My English teacher is wearing a barrister's wig. He turns and points towards me as I sit trembling in the dock. "Members of the jury, I put it to you that this man, Tom Robinson, is innocent," he says, rather lugubriously. I want to protest. I want to shout that no, I am not Tom Robinson, but yes, I am innocent! But the words won't come out.

Then I wake up. It's another literary dream – one that's troubled me ever since I studied Harper Lee's To Kill a Mockingbird for GCSE.
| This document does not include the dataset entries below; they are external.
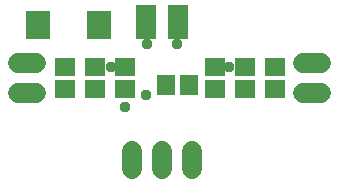
<source format=gbr>
G04 EAGLE Gerber X2 export*
%TF.Part,Single*%
%TF.FileFunction,Soldermask,Bot,1*%
%TF.FilePolarity,Negative*%
%TF.GenerationSoftware,Autodesk,EAGLE,9.0.0*%
%TF.CreationDate,2018-04-26T19:48:34Z*%
G75*
%MOMM*%
%FSLAX34Y34*%
%LPD*%
%AMOC8*
5,1,8,0,0,1.08239X$1,22.5*%
G01*
%ADD10R,1.503200X1.703200*%
%ADD11R,1.703200X1.503200*%
%ADD12R,1.703200X2.903200*%
%ADD13C,1.727200*%
%ADD14R,2.003200X2.403200*%
%ADD15C,0.959600*%


D10*
X244500Y215900D03*
X263500Y215900D03*
D11*
X209550Y212750D03*
X209550Y231750D03*
D12*
X227800Y269775D03*
X254800Y269975D03*
D13*
X134620Y209550D02*
X119380Y209550D01*
X119380Y234950D02*
X134620Y234950D01*
X360680Y209550D02*
X375920Y209550D01*
X375920Y234950D02*
X360680Y234950D01*
X215900Y160020D02*
X215900Y144780D01*
X241300Y144780D02*
X241300Y160020D01*
X266700Y160020D02*
X266700Y144780D01*
D11*
X285750Y212750D03*
X285750Y231750D03*
X311150Y212750D03*
X311150Y231750D03*
X336550Y212750D03*
X336550Y231750D03*
X184150Y212750D03*
X184150Y231750D03*
X158750Y212750D03*
X158750Y231750D03*
D14*
X136425Y266700D03*
X187425Y266700D03*
D15*
X197500Y231750D03*
X297500Y231750D03*
X227500Y207500D03*
X228600Y250825D03*
X254000Y250825D03*
X210000Y197500D03*
M02*

</source>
Most of the time I'm disappointed to leave my literary dreams, waking to realise that I'm not really ensconced with with the boozing Welsh pensioners from Kingsley Amis's The Old Devils or haven't really been thrashing Harry Potter's Quidditch team. I remember with fondness a skiing trip with William Shakespeare and the delightful discovery that Don DeLillo was serving drinks behind the bar in my local pub.

It's not all sunshine, though. Tom Wolfe once ruined a trip to New York, shouting at me across Fifth Avenue: "You're not even familiar with my work – get outta town, asshole!" But that's nothing on Howard Jacobson. I spent a summer discovering his novels during my waking hours and bumping into him in my sleep. I'd see him in a local restaurant and tell him how much I was enjoying his novels. "Oh right," he'd snap, "that old chestnut, huh?" When I met him for real last year he was, in fact, charm personified. I didn't tell him about the dreams.

But enough about my subconscious, what about yours? It's Friday: forget about work and tell me all about your literary dreams. Don't hold back – it's not like we'll read anything into it.